Pretending to love work and boasting about doing an 18 hour day. Individuals routinely working over 40 hours a week in order to be seen as committed and hard working. Hustle culture is where work dominates your life, leaving no space or time for anything else, family, friends, hobbies , relaxing, holidays. Hustlers often deny this claiming to relax by taking long walks in the countryside or reading a good book but on examination the long walks are preoccupied by thoughts of work, they struggle to remember the last book they read and their last holiday was a week away a couple of years ago.
My boss rang me at home on a Sunday evening. We were having our wider management team meeting away from HQ , all part of getting out and about and being seen in the district offices. He rang to say he had just had a thought that it would be a good idea if all the managers from HQ travelled together rather than in separate cars! I pointed out that as the meeting was first thing many of us were going straight there from home.
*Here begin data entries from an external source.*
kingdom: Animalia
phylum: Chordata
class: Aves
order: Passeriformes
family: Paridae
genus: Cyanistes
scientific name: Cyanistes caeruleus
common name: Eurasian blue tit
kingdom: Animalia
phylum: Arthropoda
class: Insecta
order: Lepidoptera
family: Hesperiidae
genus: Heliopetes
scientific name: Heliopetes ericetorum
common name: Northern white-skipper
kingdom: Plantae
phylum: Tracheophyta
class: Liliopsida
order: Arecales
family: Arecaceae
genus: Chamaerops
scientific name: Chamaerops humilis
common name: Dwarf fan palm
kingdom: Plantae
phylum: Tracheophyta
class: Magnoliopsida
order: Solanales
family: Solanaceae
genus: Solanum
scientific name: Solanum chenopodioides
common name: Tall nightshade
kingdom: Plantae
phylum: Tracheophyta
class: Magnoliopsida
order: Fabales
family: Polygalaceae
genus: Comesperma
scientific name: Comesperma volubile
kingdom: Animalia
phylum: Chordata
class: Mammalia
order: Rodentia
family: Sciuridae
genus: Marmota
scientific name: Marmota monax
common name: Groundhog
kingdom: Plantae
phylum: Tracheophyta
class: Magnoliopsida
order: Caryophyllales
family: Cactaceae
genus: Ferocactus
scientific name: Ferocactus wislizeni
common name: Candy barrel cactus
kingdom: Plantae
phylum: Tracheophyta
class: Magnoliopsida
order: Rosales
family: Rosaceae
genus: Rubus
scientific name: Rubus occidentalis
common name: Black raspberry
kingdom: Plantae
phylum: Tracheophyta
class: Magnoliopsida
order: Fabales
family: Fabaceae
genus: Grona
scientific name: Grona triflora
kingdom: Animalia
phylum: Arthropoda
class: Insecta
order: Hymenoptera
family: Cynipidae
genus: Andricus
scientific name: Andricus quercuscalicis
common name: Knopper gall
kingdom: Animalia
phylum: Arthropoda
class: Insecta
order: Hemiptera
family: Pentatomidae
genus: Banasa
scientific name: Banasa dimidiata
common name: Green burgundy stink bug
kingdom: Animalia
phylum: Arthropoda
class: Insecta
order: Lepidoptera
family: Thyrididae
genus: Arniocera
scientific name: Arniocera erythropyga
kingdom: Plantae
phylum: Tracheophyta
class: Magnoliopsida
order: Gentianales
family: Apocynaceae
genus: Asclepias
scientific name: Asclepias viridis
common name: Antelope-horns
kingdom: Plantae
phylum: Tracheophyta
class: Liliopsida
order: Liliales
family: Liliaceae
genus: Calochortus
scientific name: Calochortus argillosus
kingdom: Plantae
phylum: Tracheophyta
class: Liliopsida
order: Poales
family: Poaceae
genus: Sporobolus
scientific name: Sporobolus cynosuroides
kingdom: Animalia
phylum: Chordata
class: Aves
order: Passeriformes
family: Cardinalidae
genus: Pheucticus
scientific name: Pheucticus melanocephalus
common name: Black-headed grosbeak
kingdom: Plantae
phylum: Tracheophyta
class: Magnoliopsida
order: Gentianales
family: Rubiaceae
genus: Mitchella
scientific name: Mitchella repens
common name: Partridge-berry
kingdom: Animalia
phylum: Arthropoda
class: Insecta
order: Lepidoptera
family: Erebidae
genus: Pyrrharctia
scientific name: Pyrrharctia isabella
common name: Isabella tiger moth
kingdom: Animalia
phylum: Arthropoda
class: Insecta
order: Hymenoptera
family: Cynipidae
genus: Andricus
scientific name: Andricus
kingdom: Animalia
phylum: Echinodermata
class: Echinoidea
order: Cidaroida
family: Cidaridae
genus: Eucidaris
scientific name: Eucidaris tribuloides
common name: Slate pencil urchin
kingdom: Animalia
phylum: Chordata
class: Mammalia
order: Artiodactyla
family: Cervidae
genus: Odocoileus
Could I ring round my managers and ask them to come first to HQ so we could all travel together. I said I didn’t have their home telephone numbers. He was shocked at this news. On another occasion he rang early in the morning getting me out the shower to ask me a question on the budget! He was already in the office looking at a report and thought I might know the answer. This was the same boss who never took his full holiday entitlement and even when he was on holiday with his family rang the office every day.
A boss who routinely rings you up outside normal working hours to discuss non urgent work issues is ignoring boundaries and setting the wrong tone. Such a boss is promoting the hustle culture. Possibly because they have based their career on being a bluffer in a hustler culture.
Not only is this type of boss setting the wrong tone as leader they are creating an environment that is bad for their mental health and those they manage. The hustle culture excludes talented individuals who can’t give that time and “commitment”. Commitment in this sense is not the same as effectiveness which is what is really required. Contributing to the myth that the more you do the more valuable you are . Busy doesn’t always equal better.
Hustle culture affects your physical health causing high blood pressure and increasing the risks of strokes or heart attacks. The hustle culture increases the risk of burn out. Although many people don’t even realise they have burn out they are so used to the long hours culture and pressure they just carry on in the belief it’s normal.
But burn out makes people less effective, cynical, with a tendency to procrastinate, make more mistakes , become anxious and depressed. Emotionally exhausted someone suffering burnout frequently feels less able to listen to or care for others. Not a good characteristic in a manager. Life is better for all of us and organisations are better if we stop doing the hustle.